“当然可以,薇卡殿下,”伯爵双手呈上酒瓶,“难道您也对美酒产生兴趣了?不管怎样,两位出现在此地都是件值得庆贺的好事!”他伸手到后背去解七弦琴,“请允许我为两位的到来——”
薇卡抱着酒瓶,难以察觉地朝艾芙洛点了点头,随后双手一松。
酒瓶坠向地板。
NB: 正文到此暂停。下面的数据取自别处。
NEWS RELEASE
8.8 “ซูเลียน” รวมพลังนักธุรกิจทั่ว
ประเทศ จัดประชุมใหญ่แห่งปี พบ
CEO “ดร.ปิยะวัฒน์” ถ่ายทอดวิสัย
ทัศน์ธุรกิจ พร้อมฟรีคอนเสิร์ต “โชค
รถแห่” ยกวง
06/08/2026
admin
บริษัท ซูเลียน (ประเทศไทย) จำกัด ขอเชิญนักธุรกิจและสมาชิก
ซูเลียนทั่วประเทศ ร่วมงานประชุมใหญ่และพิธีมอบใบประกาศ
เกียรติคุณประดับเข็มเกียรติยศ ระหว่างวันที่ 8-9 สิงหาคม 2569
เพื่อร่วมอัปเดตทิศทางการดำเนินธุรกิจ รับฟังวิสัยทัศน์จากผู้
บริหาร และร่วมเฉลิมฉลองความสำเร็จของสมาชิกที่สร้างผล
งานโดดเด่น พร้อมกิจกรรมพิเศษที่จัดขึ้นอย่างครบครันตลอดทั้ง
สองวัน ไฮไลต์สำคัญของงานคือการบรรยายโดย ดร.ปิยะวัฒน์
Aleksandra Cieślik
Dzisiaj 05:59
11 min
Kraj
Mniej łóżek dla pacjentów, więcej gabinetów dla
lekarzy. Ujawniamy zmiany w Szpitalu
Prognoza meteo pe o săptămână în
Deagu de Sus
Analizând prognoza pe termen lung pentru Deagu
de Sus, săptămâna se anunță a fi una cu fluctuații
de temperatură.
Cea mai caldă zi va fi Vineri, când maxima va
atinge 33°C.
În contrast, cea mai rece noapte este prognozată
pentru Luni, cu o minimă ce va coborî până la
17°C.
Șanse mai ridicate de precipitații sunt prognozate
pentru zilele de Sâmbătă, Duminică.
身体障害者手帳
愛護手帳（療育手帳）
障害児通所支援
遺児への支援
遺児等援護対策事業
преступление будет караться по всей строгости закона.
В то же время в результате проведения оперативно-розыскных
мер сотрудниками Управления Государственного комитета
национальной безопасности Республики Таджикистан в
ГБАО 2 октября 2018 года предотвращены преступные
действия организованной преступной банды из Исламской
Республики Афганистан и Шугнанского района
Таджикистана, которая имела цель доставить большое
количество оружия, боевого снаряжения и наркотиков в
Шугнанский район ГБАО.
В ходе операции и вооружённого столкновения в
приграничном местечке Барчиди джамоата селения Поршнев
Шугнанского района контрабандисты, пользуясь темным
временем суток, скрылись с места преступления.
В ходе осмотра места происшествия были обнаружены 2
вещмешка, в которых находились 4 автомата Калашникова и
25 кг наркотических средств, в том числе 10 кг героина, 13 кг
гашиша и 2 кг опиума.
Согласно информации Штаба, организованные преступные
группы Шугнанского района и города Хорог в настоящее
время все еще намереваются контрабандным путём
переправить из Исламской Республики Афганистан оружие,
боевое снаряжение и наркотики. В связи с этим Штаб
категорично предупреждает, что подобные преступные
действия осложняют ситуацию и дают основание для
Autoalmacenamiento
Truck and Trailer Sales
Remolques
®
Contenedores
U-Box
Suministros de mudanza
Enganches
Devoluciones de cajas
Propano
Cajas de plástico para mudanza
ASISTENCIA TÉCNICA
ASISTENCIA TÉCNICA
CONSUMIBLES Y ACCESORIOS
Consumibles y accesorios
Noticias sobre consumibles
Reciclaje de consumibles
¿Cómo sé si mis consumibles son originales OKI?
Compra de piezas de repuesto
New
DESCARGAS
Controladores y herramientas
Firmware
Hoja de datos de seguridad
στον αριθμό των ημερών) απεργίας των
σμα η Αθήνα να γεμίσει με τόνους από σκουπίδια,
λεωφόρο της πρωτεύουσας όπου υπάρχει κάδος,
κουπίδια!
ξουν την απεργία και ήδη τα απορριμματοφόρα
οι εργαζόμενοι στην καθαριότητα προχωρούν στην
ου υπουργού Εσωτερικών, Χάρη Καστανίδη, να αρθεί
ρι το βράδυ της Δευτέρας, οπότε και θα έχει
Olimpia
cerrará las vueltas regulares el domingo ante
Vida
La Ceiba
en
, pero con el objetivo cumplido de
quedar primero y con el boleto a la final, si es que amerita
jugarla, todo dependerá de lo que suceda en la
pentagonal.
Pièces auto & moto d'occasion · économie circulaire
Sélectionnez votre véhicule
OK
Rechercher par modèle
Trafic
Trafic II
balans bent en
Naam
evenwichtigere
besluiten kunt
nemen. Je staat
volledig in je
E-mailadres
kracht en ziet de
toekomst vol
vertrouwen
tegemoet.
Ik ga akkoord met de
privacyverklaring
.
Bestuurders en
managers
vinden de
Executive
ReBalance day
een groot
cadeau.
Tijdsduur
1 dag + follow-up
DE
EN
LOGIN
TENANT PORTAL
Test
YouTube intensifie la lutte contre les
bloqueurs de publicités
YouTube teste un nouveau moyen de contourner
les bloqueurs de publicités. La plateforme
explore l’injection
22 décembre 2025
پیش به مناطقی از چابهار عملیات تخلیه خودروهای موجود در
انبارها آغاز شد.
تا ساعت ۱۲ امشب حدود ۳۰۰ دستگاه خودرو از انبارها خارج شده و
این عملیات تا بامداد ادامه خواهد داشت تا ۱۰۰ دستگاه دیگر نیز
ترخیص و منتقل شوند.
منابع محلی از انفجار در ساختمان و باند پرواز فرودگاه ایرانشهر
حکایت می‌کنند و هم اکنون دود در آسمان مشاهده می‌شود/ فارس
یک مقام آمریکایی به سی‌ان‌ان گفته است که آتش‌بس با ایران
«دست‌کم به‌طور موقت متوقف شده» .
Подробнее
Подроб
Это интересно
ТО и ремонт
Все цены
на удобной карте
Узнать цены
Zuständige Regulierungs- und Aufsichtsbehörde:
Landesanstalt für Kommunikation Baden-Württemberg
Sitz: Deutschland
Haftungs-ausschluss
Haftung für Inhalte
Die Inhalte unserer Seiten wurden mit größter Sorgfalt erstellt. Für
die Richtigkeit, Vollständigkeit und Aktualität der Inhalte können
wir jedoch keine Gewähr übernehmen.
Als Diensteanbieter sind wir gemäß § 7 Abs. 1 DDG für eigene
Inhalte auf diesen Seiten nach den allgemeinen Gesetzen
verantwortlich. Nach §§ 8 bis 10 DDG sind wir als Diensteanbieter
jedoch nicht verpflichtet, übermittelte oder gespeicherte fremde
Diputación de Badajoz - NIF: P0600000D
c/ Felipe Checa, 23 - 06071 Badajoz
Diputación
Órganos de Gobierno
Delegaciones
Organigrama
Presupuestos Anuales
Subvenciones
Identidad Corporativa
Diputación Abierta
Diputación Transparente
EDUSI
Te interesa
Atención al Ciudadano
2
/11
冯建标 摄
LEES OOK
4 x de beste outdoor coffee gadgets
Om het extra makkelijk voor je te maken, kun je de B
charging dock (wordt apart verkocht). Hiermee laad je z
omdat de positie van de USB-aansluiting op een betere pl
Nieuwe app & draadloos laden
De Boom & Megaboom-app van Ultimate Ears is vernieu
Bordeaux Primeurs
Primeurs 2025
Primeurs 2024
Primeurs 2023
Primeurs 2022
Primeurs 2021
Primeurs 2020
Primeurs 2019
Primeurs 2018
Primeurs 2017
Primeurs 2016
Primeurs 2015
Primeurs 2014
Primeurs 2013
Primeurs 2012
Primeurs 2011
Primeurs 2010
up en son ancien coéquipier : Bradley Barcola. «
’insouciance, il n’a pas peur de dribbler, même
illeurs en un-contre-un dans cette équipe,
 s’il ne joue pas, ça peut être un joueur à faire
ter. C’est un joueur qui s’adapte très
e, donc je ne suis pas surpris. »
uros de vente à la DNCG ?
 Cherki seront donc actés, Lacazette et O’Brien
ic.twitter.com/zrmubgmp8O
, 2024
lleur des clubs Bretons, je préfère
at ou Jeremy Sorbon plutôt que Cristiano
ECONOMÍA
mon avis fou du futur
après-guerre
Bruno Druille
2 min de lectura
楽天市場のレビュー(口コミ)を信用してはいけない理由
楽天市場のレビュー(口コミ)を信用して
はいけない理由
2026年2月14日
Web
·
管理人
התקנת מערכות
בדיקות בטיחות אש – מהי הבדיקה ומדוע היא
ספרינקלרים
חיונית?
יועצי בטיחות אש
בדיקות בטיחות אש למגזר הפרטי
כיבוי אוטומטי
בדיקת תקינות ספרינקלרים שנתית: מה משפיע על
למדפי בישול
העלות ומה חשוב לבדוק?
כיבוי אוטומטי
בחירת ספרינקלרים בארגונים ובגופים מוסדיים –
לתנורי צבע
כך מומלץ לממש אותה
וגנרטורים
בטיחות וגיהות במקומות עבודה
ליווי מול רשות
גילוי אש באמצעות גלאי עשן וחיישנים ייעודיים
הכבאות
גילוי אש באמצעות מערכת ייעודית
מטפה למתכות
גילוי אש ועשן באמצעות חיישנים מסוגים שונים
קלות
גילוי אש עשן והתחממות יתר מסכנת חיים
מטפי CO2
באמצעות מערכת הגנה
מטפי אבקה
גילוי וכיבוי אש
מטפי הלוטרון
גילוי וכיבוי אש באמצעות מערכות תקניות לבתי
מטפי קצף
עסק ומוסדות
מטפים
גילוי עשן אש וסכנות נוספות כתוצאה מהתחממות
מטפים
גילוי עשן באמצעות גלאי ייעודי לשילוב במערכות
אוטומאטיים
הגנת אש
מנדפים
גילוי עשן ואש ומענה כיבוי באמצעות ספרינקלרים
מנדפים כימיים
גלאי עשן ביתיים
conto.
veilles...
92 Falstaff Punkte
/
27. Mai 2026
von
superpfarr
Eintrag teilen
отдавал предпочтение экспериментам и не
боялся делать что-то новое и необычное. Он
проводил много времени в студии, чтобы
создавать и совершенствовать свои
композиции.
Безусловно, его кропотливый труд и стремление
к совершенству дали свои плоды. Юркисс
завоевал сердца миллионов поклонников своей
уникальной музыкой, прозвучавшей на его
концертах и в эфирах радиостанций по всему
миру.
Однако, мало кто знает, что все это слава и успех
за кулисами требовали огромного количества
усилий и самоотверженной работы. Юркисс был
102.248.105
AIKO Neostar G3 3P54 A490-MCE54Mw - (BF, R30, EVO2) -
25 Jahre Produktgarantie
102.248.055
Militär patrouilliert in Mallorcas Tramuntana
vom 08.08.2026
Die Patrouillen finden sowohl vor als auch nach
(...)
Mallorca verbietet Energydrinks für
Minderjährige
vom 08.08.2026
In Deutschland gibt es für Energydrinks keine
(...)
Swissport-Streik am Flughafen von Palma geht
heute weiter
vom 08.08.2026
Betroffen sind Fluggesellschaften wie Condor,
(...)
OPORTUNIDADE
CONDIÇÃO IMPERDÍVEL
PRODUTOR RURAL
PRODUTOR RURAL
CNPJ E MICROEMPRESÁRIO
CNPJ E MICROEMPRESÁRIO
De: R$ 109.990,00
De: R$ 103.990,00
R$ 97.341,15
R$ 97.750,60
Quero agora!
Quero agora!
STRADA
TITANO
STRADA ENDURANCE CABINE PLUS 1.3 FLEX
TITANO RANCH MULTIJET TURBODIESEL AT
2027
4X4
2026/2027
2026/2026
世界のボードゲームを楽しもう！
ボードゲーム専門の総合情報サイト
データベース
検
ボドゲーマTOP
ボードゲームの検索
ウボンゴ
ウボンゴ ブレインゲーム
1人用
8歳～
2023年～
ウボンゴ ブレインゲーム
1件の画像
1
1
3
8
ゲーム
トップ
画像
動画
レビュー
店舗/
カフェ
事起突然,拉尔斯伯爵反应极快,想也没想弯腰俯身伸臂,在瓶身将将触到地板前一把抄起。趁此机会艾芙洛挥动切肉的小刀,一瞬间切断了七弦琴的所有琴弦。同一时间薇卡惊呼一声,掩盖琴弦断裂的响声。
下刀的部位也非常讲究,接近琴的尾端,这样做的好处是弦轴上只留下了七根短短的弦头,无论如何无法续接琴弦,只能整根更换。
我们的配合无论何时总是这么完美,艾芙洛向姐姐略一颔首,飞快地放下刀,拿起了叉子,叉起刚刚切好的牛肉,装作什么都没发生的样子。
拉尔斯伯爵的剑术精湛,就算是薇卡想要在一对一中赢他也不是一两百个回合能够办到,自己就更不行了。所以,必须两个人一起动手,才能在他本人毫无察觉的情况下把他的琴给干掉。
当然喽,如果这家伙缜密到啊不对,是变态到竟然连备用的琴弦都带上了,那也只能认命,人力毕竟是有极限的。
“小心呀殿下,”拉尔斯伯爵果然还什么都不知道,“您睡了将近三天,拿不稳东西也很正常,请让在下来代劳吧。”
伯爵殷勤得近乎谄媚,在三个杯子里一一倒上酒,又先后把杯子双手捧着递给姐妹俩。
他平时可不是这样的人,风铃城的拉尔斯伯爵以睿智和正直而闻名。无论对雷蒙公爵还是海洛伊丝,甚至是面对父亲,他也一样不卑不亢,从没有任何刻意讨好的行为或是礼节之外的恭维。
所以,幸亏我们下手够快,艾芙洛庆幸地端起杯子。这酒很烈,但是芬芳馥郁,咽下去后满嘴都是香味。